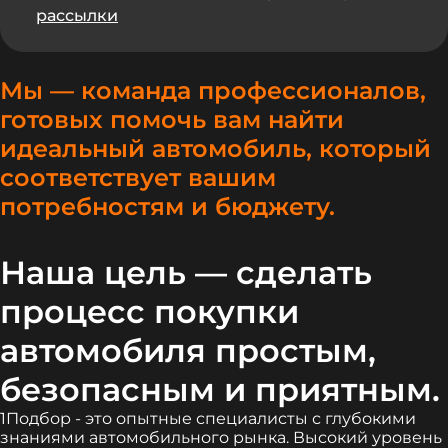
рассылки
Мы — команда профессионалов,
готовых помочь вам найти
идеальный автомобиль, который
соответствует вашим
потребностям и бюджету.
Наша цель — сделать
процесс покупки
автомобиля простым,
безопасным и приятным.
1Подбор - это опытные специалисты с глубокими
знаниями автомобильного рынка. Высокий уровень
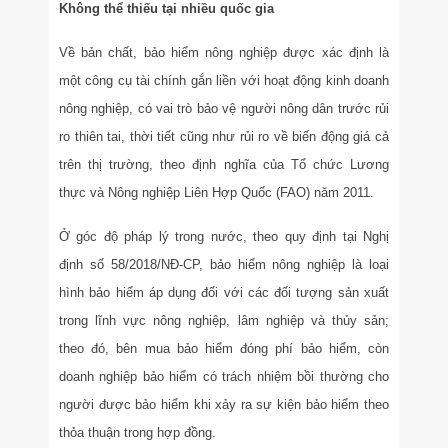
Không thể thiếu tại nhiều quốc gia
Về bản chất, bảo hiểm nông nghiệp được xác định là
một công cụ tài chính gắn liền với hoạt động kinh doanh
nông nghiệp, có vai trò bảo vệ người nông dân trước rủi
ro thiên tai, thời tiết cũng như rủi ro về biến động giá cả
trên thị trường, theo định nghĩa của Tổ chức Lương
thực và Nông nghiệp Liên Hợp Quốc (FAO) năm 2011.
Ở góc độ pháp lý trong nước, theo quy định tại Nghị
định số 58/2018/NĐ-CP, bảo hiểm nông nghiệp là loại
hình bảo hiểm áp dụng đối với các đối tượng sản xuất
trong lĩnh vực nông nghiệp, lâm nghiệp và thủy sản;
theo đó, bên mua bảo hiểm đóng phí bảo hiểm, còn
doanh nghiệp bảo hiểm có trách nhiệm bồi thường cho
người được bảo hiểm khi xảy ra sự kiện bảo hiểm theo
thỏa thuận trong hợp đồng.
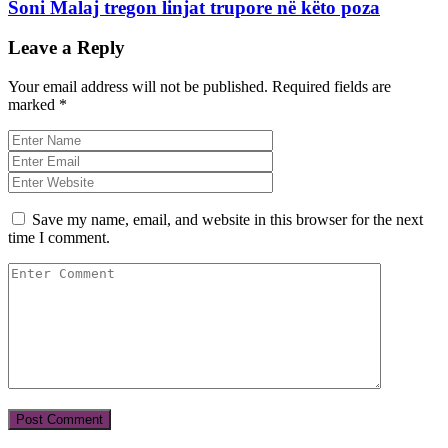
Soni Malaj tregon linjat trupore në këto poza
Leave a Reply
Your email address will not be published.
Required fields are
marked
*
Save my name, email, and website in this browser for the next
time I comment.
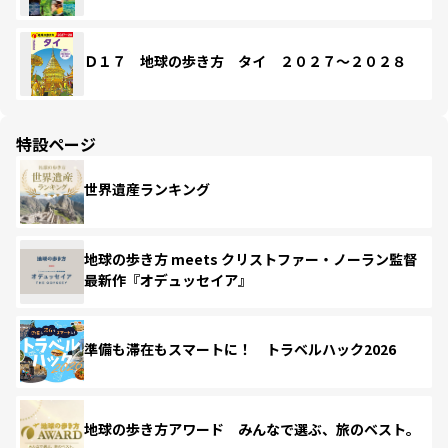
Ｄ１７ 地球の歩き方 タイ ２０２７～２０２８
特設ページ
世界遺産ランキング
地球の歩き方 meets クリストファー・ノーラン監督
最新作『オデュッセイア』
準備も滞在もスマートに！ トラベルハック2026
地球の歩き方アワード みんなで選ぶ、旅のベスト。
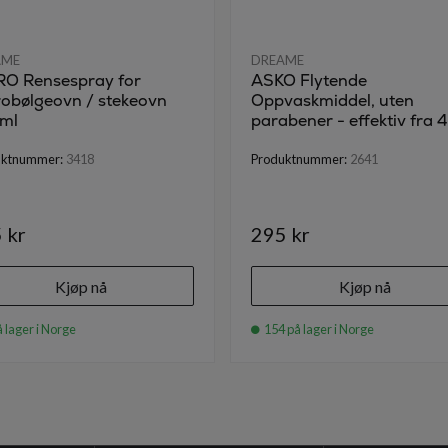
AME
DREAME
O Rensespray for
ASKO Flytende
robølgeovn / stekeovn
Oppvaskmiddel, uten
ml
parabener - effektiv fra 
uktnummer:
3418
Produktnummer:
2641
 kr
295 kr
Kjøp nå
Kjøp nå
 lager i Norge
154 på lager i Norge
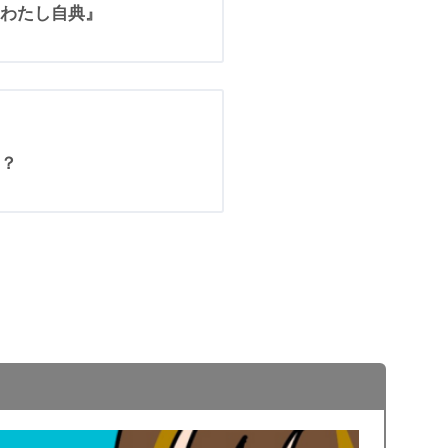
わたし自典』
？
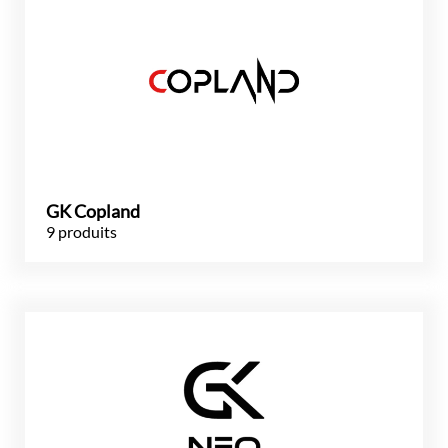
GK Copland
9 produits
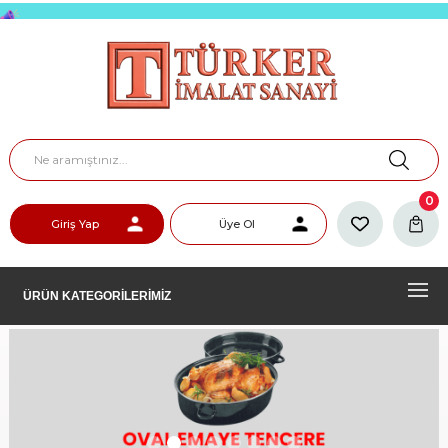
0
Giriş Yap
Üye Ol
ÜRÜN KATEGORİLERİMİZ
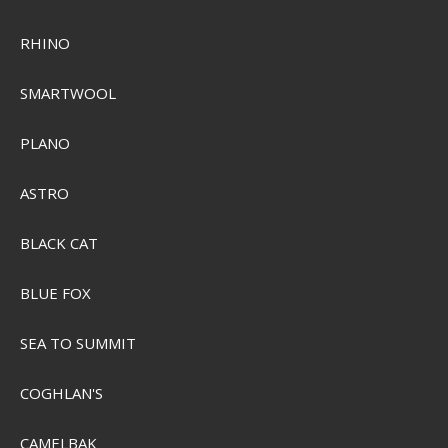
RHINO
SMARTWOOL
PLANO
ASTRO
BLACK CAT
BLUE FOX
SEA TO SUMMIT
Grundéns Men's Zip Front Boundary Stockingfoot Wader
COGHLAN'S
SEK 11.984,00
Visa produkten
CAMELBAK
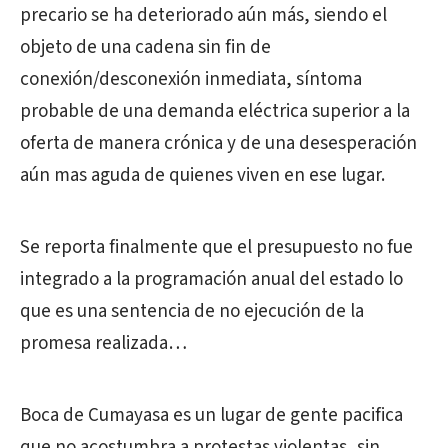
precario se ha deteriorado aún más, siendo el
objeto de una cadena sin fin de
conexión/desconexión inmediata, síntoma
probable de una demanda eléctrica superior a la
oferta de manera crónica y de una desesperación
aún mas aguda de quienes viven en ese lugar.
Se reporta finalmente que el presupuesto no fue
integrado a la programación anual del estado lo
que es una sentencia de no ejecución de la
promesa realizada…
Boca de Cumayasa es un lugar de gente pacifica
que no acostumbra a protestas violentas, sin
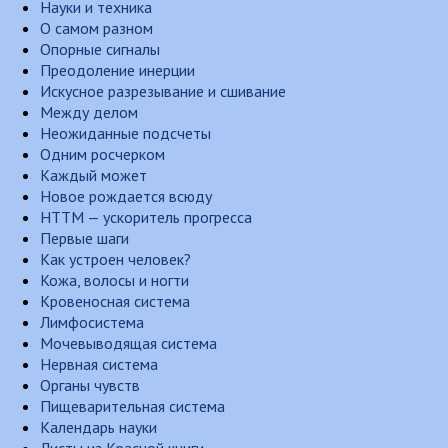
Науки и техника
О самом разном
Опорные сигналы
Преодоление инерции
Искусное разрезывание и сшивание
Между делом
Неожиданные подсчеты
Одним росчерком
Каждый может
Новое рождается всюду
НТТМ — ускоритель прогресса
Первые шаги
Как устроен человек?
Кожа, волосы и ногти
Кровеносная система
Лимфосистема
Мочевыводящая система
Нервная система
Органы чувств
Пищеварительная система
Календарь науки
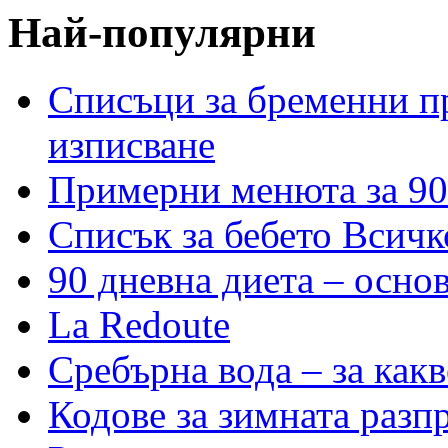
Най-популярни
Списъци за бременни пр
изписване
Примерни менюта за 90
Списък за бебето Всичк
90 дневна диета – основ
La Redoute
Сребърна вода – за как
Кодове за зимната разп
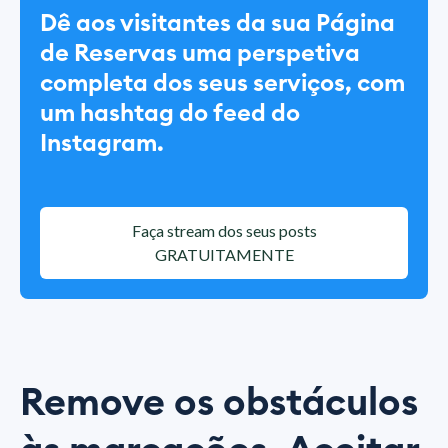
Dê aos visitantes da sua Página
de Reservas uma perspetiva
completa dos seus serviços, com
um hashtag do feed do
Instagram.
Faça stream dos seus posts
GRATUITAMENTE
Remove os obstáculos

--- ABOUT THIS EXERCISE ---
Please set down every line of text in the material above word for word, leaving out the pictures.

--- OUTPUT OF THE EXERCISE ---
рассылки
Мы — команда профессионалов,
готовых помочь вам найти
идеальный автомобиль, который
соответствует вашим
потребностям и бюджету.
Наша цель — сделать
процесс покупки
автомобиля простым,
безопасным и приятным.
1Подбор - это опытные специалисты с глубокими
знаниями автомобильного рынка. Высокий уровень
Không thể thiếu tại nhiều quốc gia
Về bản chất, bảo hiểm nông nghiệp được xác định là
một công cụ tài chính gắn liền với hoạt động kinh doanh
nông nghiệp, có vai trò bảo vệ người nông dân trước rủi
ro thiên tai, thời tiết cũng như rủi ro về biến động giá cả
trên thị trường, theo định nghĩa của Tổ chức Lương
thực và Nông nghiệp Liên Hợp Quốc (FAO) năm 2011.
Ở góc độ pháp lý trong nước, theo quy định tại Nghị
định số 58/2018/NĐ-CP, bảo hiểm nông nghiệp là loại
hình bảo hiểm áp dụng đối với các đối tượng sản xuất
trong lĩnh vực nông nghiệp, lâm nghiệp và thủy sản;
theo đó, bên mua bảo hiểm đóng phí bảo hiểm, còn
doanh nghiệp bảo hiểm có trách nhiệm bồi thường cho
người được bảo hiểm khi xảy ra sự kiện bảo hiểm theo
thỏa thuận trong hợp đồng.
Soni Malaj tregon linjat trupore në këto poza
Leave a Reply
Your email address will not be published.
Required fields are
marked
*
Save my name, email, and website in this browser for the next
time I comment.
Ｄ１７ 地球の歩き方 タイ ２０２７～２０２８
特設ページ
世界遺産ランキング
地球の歩き方 meets クリストファー・ノーラン監督
最新作『オデュッセイア』
準備も滞在もスマートに！ トラベルハック2026
地球の歩き方アワード みんなで選ぶ、旅のベスト。
AME
DREAME
O Rensespray for
ASKO Flytende
robølgeovn / stekeovn
Oppvaskmiddel, uten
ml
parabener - effektiv fra 
uktnummer:
3418
Produktnummer:
2641
 kr
295 kr
Kjøp nå
Kjøp nå
 lager i Norge
154 på lager i Norge
わたし自典』
？
GK Copland
9 produits
0
Giriş Yap
Üye Ol
ÜRÜN KATEGORİLERİMİZ
RHINO
SMARTWOOL
PLANO
ASTRO
BLACK CAT
BLUE FOX
SEA TO SUMMIT
Grundéns Men's Zip Front Boundary Stockingfoot Wader
COGHLAN'S
SEK 11.984,00
Visa produkten
CAMELBAK
precario se ha deteriorado aún más, siendo el
objeto de una cadena sin fin de
conexión/desconexión inmediata, síntoma
probable de una demanda eléctrica superior a la
oferta de manera crónica y de una desesperación
aún mas aguda de quienes viven en ese lugar.
Se reporta finalmente que el presupuesto no fue
integrado a la programación anual del estado lo
que es una sentencia de no ejecución de la
promesa realizada…
Boca de Cumayasa es un lugar de gente pacifica
que no acostumbra a protestas violentas, sin
Науки и техника
О самом разном
Опорные сигналы
Преодоление инерции
Искусное разрезывание и сшивание
Между делом
Неожиданные подсчеты
Одним росчерком
Каждый может
Новое рождается всюду
НТТМ — ускоритель прогресса
Первые шаги
Как устроен человек?
Кожа, волосы и ногти
Кровеносная система
Лимфосистема
Мочевыводящая система
Нервная система
Органы чувств
Пищеварительная система
Календарь науки
Най-популярни
Списъци за бременни пр
изписване
Примерни менюта за 90
Списък за бебето Всичк
90 дневна диета – основ
La Redoute
Сребърна вода – за как
Кодове за зимната разп
Dê aos visitantes da sua Página
de Reservas uma perspetiva
completa dos seus serviços, com
um hashtag do feed do
Instagram.
Faça stream dos seus posts
GRATUITAMENTE
Remove os obstáculos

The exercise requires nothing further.